On Tuesday, we installed Minecraft on the tablet.
On Wednesday, the bloke brought home my favourite Indian sweets, given to him by his post-doc.
On Thursday, Humuhumu drew an amazing picture of the family at after school club, but was interrupted before she could finish Daddy, so he is ghostly. Sorry I had to spoil it by redacting the names.
On Friday, I went to sit at a hot desk in electrical engineering, and an Iranian postdoc gave me what I can only describe as a pistachio-coated jammy dodger because it was her birthday. (The biscuit was delicious.)
On Saturday, I went to London to march with rather a lot of people who are a bit cross about Brexit.
I had an EU flag draped round my shoulders and a Union Jack on an extendable flagpole. I was wearing my European Space Agency fleece and my exclusive-to-ESRIN Rosetta spacecraft t-shirt.

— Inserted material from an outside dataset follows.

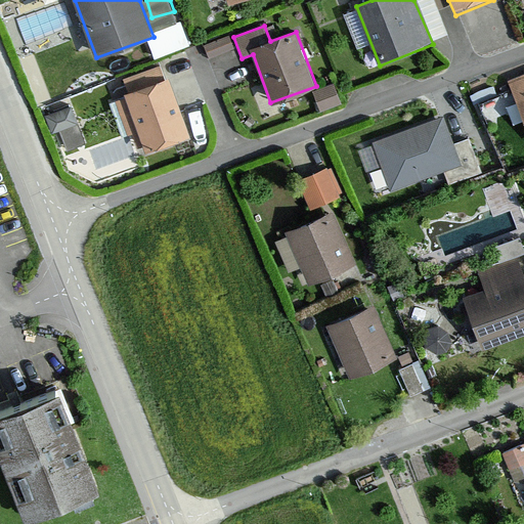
[(523,76),(509,83),(523,117),(523,76)]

There was some excellent signage: "Fromage, not Farage". "Pulling out doesn't work". "IKEA has better cabinets". "I'm 14. Rees-Mogg says I'll feel the benefit of Brexit when I'm 64. No thanks". (Hastily scrawled on both sides) "This is the back of my sign. Like Brexit, it would be better if if it were reversed". A couple carrying a pair of signs, reading "Down with this sort of thing" and "Careful now".
"20 years of peace in Ireland. Thank you EU"
Lots of "Scientists for EU" signs, and one that says, "We're stockpiling loo roll to deal with your [poo emoji]"
"Brie not Brexit"
"Bramm orth Bretmes: A fart to Brexit (Cornish curse, traditional)"
Marchers were of all ages.
There really were rather a lot of us.
It took me from 11 AM to 2 PM to get from the InterContinental hotel on Park Lane round the corner to the first Green Park bus stop. That's about 200 metres. I arrived at Whitehall around 4:10 PM and could get no closer to Parliament Square than the Horse Guards Parade. I could see one of the big screens projecting the speeches to the crowd, so I stayed to hear Lord Heseltine's very moving speech about the greatest success of the European project: decades of peace. He finished with an exhortation to resist Brexit for the sake of the young people, so many of whom were sent to the trenches time and again, which must never be allowed to happen again. I cheered, with tears in my eyes, and then departed. I had been standing or walking for six hours without a break, water, or any food other than fruit. It was my first protest march since my early teens, I still haven't recovered physically, it was completely worth it, and I'd do it again.
I hereby declare this to be the Best Sign of the People's Vote March: "Please, can we just not?" The umbrella handle, y'all.